Over the last two decades, we have benefited from several outstanding gender histories of early North America. With notable exceptions like the work of Theda Purdue and others, there has been comparatively less scholarship on the Southeast than on other regions. Addressing this lacuna, Michelle LeMaster’s Brothers Born of One Mother: British–Native American Relations in the Colonial Southeast provides a careful analysis of the role of “both complementary and clashing understandings of masculinity and femininity” in five well-organized and clearly written chapters on the gendered nature of diplomacy, war, trade, and marriage, among other concerns (p. 2). LeMaster convincingly demonstrates that gender was fundamental to the development of cross-cultural diplomatic and trade relations. Her careful discussion of gender and colonialism is a key reason I hope the book will be released in a paperback edition better positioned to reach undergraduate and, especially, graduate students.

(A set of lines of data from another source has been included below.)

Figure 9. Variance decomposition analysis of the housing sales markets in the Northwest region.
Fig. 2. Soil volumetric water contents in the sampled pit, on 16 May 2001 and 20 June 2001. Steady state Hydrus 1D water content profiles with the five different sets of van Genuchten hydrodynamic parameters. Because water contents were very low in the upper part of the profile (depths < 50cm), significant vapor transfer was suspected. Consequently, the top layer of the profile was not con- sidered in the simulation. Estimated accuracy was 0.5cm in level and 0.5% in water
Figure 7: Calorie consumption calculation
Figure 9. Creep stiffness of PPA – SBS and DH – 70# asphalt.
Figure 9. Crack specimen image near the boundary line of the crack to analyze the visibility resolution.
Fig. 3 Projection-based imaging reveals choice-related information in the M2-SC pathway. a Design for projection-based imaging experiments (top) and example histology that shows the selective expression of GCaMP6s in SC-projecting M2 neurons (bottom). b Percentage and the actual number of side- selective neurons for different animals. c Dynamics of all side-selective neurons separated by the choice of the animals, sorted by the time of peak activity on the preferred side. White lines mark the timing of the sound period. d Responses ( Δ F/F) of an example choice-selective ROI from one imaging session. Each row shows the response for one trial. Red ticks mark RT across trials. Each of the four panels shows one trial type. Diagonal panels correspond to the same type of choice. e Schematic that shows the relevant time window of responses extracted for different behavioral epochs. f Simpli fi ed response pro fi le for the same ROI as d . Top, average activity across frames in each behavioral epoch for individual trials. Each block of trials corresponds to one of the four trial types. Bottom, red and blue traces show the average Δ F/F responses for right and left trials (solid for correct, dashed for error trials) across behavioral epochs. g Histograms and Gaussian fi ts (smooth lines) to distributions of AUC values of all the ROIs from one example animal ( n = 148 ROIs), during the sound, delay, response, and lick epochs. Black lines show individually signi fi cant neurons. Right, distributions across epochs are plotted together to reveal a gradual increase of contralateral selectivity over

The colonial Southeast was a complex place. The presence of powerful native nations like the Creeks, Chickasaws, and Cherokees conditioned the evolution of Anglo-Indian relations. Such tribes were neither cowed nor dominated by the British, whose ambitions in the region were further constrained by the Spanish in Florida and the French in Louisiana. British power increased with time, of course, as the deerskin trade waned, as rice and indigo cultivation spread, and as colonial settlements in the Carolinas and Georgia spread into native homelands. LeMaster reveals a fascinating “story of mutual adaptation, dependence, compromise, and negotiation” (p. 7). Throughout, gender proved key to the messy process of “build[ing] a functioning system of diplomacy that drew on agreed-upon tropes and shared practices” (p. 7).

LeMaster’s analysis is thematically tight. For instance, she demonstrates repeatedly that family and kinship metaphors offered both the framework and the machinery for intercultural diplomacy and trade practices. While noting that British and native masculine ideals sufficiently overlapped to facilitate homosocial spaces for diplomacy and trade, she convincingly argues that [End Page 133] historians have underestimated the importance of native women’s involvement. Matrilineal clan leaders’ authority shaped diplomacy in significant ways. Other native women served as interpreters, extended hospitality, and conducted informal negotiations. Trade similarly became enmeshed in gendered negotiation. British traders quickly recognized that their success turned on marrying Indian women, to move from outsider to kin. Failing to respect matrilineality and women’s central roles in deerskin trade economies could doom an incautious trader from the start.

Most broadly, LeMaster contends that Native Americans and British settlers sought to maintain long-standing gender ideals and systems. Yet the dynamics of colonialism forced natives and settlers to renegotiate, but not transform, feminine and masculine ideals. This was an uneven process, as pressure on Native American groups increased over the course of the eighteenth and early nineteenth centuries. But this is no simple history of decline, and LeMaster is emphatic that “Native Americans adapted to the radical forces of European colonialism without losing the basic foundations of their culture or experiencing substantial transformation in their overall concepts of proper men’s and women’s roles” (p. 11, emphasis in original). In the end, Brothers Born of One Mother offers an engagingly nuanced account of how gender is key to understanding the colonial Southeast. LeMaster’s book should be widely read by students and scholars interested in colonial and Native American history.